Learning a language shared between themselves and the developer only. A secret and precious connection, a break up from isolation.

Similar to Noita’s magic wand system. Literally a grammar: The reverse polish notation. And a language: With nouns, adjectives, verbs and adverbs.

Action games are languages too. Languages in a different register. This is the language that the model of Risk/Reward describes. It is a language of threats and rewards. The game speaks in urgent tones to the player, the player replies with groans: “How am I supposed to beat that?” And hopefully, later, other groans: “I did it! VICTORY!”

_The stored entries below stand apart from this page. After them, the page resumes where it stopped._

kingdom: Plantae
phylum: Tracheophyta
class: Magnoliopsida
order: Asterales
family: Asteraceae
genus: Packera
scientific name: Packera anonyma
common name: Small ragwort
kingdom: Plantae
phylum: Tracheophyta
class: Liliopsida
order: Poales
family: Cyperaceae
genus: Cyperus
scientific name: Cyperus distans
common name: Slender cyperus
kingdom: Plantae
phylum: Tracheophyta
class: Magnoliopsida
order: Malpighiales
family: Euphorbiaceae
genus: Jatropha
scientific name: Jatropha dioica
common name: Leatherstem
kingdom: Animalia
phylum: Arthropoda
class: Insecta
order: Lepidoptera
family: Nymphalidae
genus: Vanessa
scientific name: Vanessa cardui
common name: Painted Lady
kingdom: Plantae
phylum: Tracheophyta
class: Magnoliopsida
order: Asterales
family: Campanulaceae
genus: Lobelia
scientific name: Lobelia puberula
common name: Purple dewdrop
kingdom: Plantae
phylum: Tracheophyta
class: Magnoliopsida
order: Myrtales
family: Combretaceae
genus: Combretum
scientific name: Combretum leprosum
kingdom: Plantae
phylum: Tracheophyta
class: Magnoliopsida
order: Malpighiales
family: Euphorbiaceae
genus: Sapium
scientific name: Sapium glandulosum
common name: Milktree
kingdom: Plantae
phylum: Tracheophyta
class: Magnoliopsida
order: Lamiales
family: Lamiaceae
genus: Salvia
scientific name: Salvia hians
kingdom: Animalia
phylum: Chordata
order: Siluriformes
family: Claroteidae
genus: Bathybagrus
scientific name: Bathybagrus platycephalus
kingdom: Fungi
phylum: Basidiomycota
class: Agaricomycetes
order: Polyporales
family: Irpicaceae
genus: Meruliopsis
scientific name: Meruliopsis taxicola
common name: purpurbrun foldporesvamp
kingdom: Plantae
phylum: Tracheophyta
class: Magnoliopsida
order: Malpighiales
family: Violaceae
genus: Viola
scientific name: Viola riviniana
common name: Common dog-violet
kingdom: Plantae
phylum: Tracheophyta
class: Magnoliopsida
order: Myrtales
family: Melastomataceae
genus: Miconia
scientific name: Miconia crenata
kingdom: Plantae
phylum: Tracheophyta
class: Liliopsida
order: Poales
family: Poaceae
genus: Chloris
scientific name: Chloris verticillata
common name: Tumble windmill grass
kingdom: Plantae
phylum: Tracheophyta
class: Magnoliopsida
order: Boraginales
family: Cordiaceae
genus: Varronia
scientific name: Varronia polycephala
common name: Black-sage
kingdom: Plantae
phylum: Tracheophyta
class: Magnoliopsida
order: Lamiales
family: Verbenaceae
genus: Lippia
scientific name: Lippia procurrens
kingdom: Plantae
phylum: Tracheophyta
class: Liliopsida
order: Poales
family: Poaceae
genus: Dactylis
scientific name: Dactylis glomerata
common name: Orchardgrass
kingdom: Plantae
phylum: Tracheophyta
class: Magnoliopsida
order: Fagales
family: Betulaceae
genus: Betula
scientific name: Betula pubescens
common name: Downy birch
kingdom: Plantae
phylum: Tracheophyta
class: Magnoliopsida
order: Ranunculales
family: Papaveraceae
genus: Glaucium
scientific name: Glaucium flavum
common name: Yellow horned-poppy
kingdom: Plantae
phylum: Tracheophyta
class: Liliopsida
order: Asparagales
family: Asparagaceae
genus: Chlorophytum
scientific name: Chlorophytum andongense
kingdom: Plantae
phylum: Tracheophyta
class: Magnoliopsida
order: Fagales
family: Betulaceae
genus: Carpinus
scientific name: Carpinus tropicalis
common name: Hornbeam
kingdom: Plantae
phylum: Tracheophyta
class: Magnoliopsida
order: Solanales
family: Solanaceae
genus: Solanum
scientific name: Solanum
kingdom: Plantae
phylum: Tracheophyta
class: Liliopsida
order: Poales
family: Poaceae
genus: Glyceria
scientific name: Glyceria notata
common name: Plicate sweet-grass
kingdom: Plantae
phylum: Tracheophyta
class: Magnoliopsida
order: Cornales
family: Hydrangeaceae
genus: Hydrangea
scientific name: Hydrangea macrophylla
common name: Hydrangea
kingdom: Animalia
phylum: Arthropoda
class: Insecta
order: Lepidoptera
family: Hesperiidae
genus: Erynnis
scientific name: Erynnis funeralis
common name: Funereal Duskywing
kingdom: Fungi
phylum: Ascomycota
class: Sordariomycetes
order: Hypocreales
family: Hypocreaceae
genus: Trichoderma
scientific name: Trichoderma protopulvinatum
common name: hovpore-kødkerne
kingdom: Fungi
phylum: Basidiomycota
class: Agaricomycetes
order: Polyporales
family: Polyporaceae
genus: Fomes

But ultimately, victory is this: finally understanding the language of the game and speaking it yourself.

Or maybe it’s the game giving up and just letting the player through, not a hard game, just a reproduction of a template that is known to sell.

Each player will find their own language. What the game is, is not exactly a language, but a seed for a shared understanding, from which sprouts a language unique to the combination of the player and the game.

Playing a game is speaking with the developer. A game is a language through which the player and the developer communicate, through which they negotiate, argue, laugh, cry, care, remember good old times or ponder on life.

A game is a unique personal connection, a connection stronger than words or pantomime, that unite player and developer.

Tension, Squeeze/Release, Risk/Reward, game flow are dull incomplete models. They help understand some games, but at the price of fleecing them of their beauty. They are crude models of human communication.

Game Essence is flavor

Where does this leave Game Essence?

Game essence is what makes a game unique and places it in relation to other existing games. I call it flavor.

A developer is an alchemist, picking up existing game flavors, breaking them into their elemental constituents, game design atoms, aromas, and mixing them back into something new and unique. A new flavor, with its own bitterness and sweetness, each player appreciating it differently, according to their own personal history and innate preferences.

Developers stand on the shoulders of giants. Even genre-defining games like Dark Souls, Spelunky or Slay the Spire are but mere copy of pre-existing games.

Split Super Mario World in its constituent parts, take most of it; Split Rogue in its constituent parts, take some of it. Mix them, you get Spelunky. Something fundamentally unoriginal, yet completely new and innovative.

Those are genre-defining games. The new mix of aromas created a new completely distinct and compelling flavor.

We have not just a new flavor, but a new class of flavors. This is what a genre is. Games in the same genre share many aromas, yet all have their own subtle distinct flavor.

Games of the same developer have different flavors, yet have a consistent undertone. This is because the developer, like the player, has their personal taste, favorite aromas.

Aromas and flavors are a language indeed. Game design and play is a communion, a cryptophasia of players and developers.

I’m not proposing anything practical here (indeed, I warned you of that much at the beginning of the post).

I want to share a way of looking at games as beautiful things and allow anyone to appreciate them more for what they are. The language model of games may not help a company bump their quarterly revenue, but is a beautiful way of talking about games, it helps see into the core of the game, its essence, and appreciate all its flavor and scent.

Maybe it’s pure navel gazing, maybe this could be honed into a game design tool? Who knows? Anyway, I hope I helped make things more beautiful.

tl;dr

Game is a medium, a mean of communication. Play is the resolution of a personal dialog between the developer and the player. (Or sometimes, between multiple players)

Game essence is what makes a game unique and places it in relation to other existing games. I call it flavor. Flavor is a sum of many aromas.

Aromas (or elements, game design atoms) are shared between games. Each game has however its own exact combination of aromas, which gives it its unique flavor. A genre is a common set of aromas.

The game developer picks up aromas from all the games they want (consciously or not) and put them together to create their own flavor in a new game.